Dülük Baba Tepesi
The mystery god was found in the sacred site on Dülük Baba Tepesi Google

A mystery Roman god has been discovered in an ancient sanctuary in Turkey, baffling experts working at the site.

Archaeologists were working at the sacred site of the god Jupiter Dolichenus (the combined gods of Jupiter and Baal), close to the ancient city of Doliche in Southeast Turkey when they came across a 1.5m high Roman relief showing an previously unknown god.

It was made from a basalt stele (an upright stone slab) and was used as a buttress in a monastery's wall.

Jupiter Dolichenus
The previously unknown god is thought to be something to do with fertility or vegetation Peter Jülich

Researchers Engelbert Winter and Michael Blömer said: "The image is remarkably well preserved. It provides valuable insights into the beliefs of the Romans and into the continued existence of ancient Near Eastern traditions.

"However, extensive research is necessary before we will be able to accurately identify the deity."

Archaeologists from Germany's University of Münster believe the god has something to do with fertility.

Jupiter Dolichenus was one of the most important deities from the Roman Empire and his sanctuary is located on the 1,200m high mountain Dülük Baba Tepesi.

The excavation team working at the site has discovered relics from all periods of the last 2,000 years. The relief was found in the remains of a Christian monastery built in the Early Middle Ages.

Ruins of the Christian abbey of St. Solomon
Ruins of the Christian abbey of St.
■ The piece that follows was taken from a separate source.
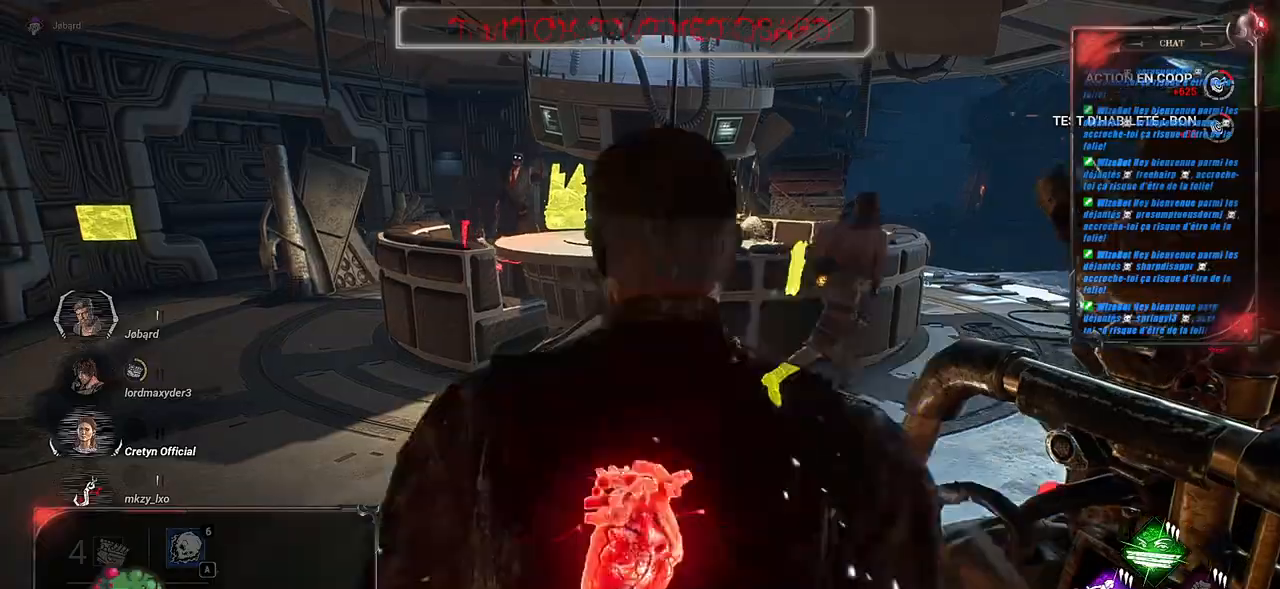
{"keys": ["q", "s", "shift"], "mouse": [], "events": [[150, "d", "down"], [316, "z", "up"], [416, "d", "up"], [416, "q", "down"], [416, "s", "down"]]}
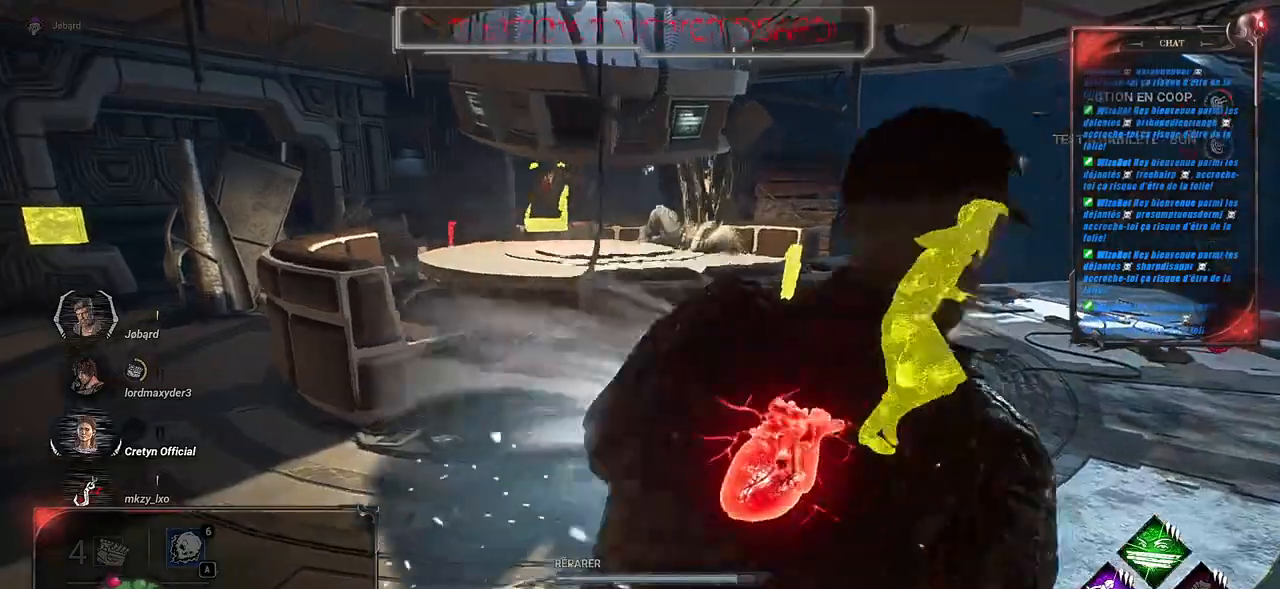
{"keys": ["shift"], "mouse": ["left"], "events": [[283, "q", "up"], [316, "d", "down"], [350, "mouse_left", "down"], [366, "s", "up"], [483, "d", "up"]]}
Solomon Peter Jülich

Blömer said: "The basalt stele shows a deity growing from a chalice of leaves. Its long stem rises from a cone that is ornamented with astral symbols. From the sides of the cone grow a long horn and a tree, which the deity clasps with his right hand. The pictorial elements suggest that a fertility god is depicted."

The iconography suggest the relief was created early on in the first millennium BCE. Winter said: "The stele provides information on how ancient oriental traditions survived the epochs from the Iron Age to the age of the Romans."

Researchers working at the site will now look to excavate the medieval monastery of Mar Solomon, with experts looking to further fill in the gaps about the sanctuary: "All finds from this year's excavation season are important pieces of the puzzle, contributing to the knowledge concerning every phase of the long history of this holy place," Blömer said.